Faz exatamente três horas que cheguei dos Estados Unidos. Estava em uma conferência quando recebi a ligação do mordomo de meu pai avisando-me que ele tivera outra crise e o seu estado de saúde era delicado, e desta vez ele não quis ir ao hospital, o que me deixou muito preocupado, pois só ficava tranquilo sabendo que ele tinha total assistência caso algo ruim acontecesse, agora estou decidido a voltar de vez para casa, não faz sentido continuar longe dele.

Faz alguns meses que estou entre vindas e idas, Brasil e USA, não é só o cansaço que me forçou a tomar esta atitude, já havia me convencido em desistir de minha pós-graduação em Harvard, farei no Brasil mesmo, apesar de saber que papai será completamente contra, mas na atual conjuntura ele não tem voz altiva, sou eu quem dou as cartas agora, ele é mais importante do que qualquer outra coisa.

Meu pai sofreu um AVC há três meses e desde então seu estado de saúde é delicado, ficava mais tempo no hospital do que em casa, mas nas últimas semanas ele se negou a ser internado.

Tomo um gole do meu copo e me recosto no sofá enquanto o uísque desce suavemente através de minha garganta. Fecho os olhos e deixo o calor do álcool aquecer meu corpo, enquanto continuava inspirando lentamente, como sempre faço todas as vezes que me sinto um pouco angustiado. Uso meus dedos para dedilhar no cristal fino do copo, relaxando a tensão das últimas horas.

Não está sendo fácil.

Não quero admitir, mas temo e algo me diz que papai não ficará muito tempo ao meu lado. E isso está fazendo refletir sobre tudo o que me aconteceu desde que descobri quem era de verdade Victor Manuel Casillas Arias, meu pai. O homem que em sua aparência calma, elegante, dócil e altiva, na verdade vivia uma vida bem peculiar, com regras e princípios rígidos, ele me mostrou e me iniciou em um mundo novo, estranho e excitante, em algumas vezes eu pensei que não conseguiria segui-lo. E desde que mamãe faleceu percorri um longo caminho para ser o que estou sendo hoje.

Eu tinha apenas oito anos de idade quando ela me deixou.

Não que eu tenha sentido muita falta dela.

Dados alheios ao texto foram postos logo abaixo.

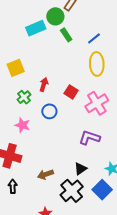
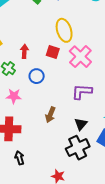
yellow ellipse: (97, 64) -> (64, 30), moved
brown arrow: (46, 174) -> (50, 115), moved, turned -35
black cross: (72, 191) -> (78, 148), turned 30

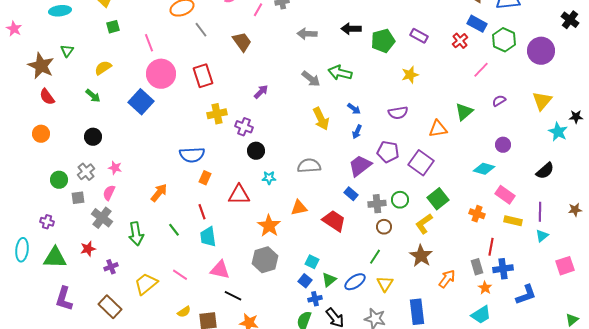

Minha mãe não foi muito presente, vivia mais em um leito de hospital do que ao meu lado, no entanto, eu sabia que ela estava lá e sempre que era permitido eu me deitava ao seu lado e lhe mostrava meus desenhos, eram fracos momentos, mas bem marcantes, esses espelhos vivos que vivia ao lado dela eram suficientes para sentir o calor do seu abraço, beijos e seu sorriso iluminado, apesar de muito pequeno eu me lembro dela, era tão linda, apesar de sua fragilidade, magreza e olheiras profundas. Ela faleceu um pouco antes do meu nono aniversário.

Lembro-me que um dia antes de sua morte ela discutiu com o papai, eu escutei os gritos dele e os lamentos dela, uma das tias me levou para o jardim, ela me abraçou e repetia que tudo ficaria bem.

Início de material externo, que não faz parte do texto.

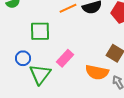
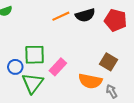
green square: (40, 31) -> (35, 55), moved

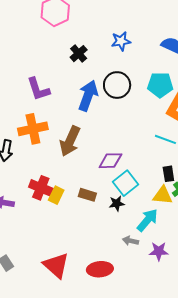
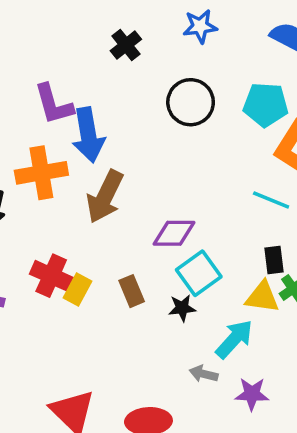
blue arrow: (88, 96) -> (88, 135), moved, turned 148
brown rectangle: (87, 195) -> (132, 291), turned 48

E nesse mesmo dia fui levado para o quarto dela, foi muito bom e fiquei ao seu lado, até ganhei de presente um lindo avião de controle remoto, eu sei que foi o papai quem o comprou, mas fiquei feliz por saber que ela se lembrou do meu aniversário. E antes do papai vir me buscar, ela me abraçou e sussurrou ao meu ouvido, "sinto muito, filho, perdoe-me, nunca quis esta vida para você", e quando meu pai me tirou de seus braços ela chorava dizendo; "eu tentei, filho, tentei livrá-lo desse peso, juro que tentei". Não entendia o que ela queria dizer com tudo aquilo e até hoje continuo não entendendo, mas ficou marcado em minha memória.

Não vi a mamãe depois disso, nunca mais a vi.

Por alguns meses a casa ficou triste, as duas mulheres que moravam conosco ficaram reclusas em seus quartos, havia vezes que escutava choro, até perguntei por que minhas tias não brincavam comigo, – elas sempre estavam ao meu lado –, eu não entendia por que muitas das vezes o papai dormia em quartos diferentes. Só fui entender sobre isso, quando completei treze anos.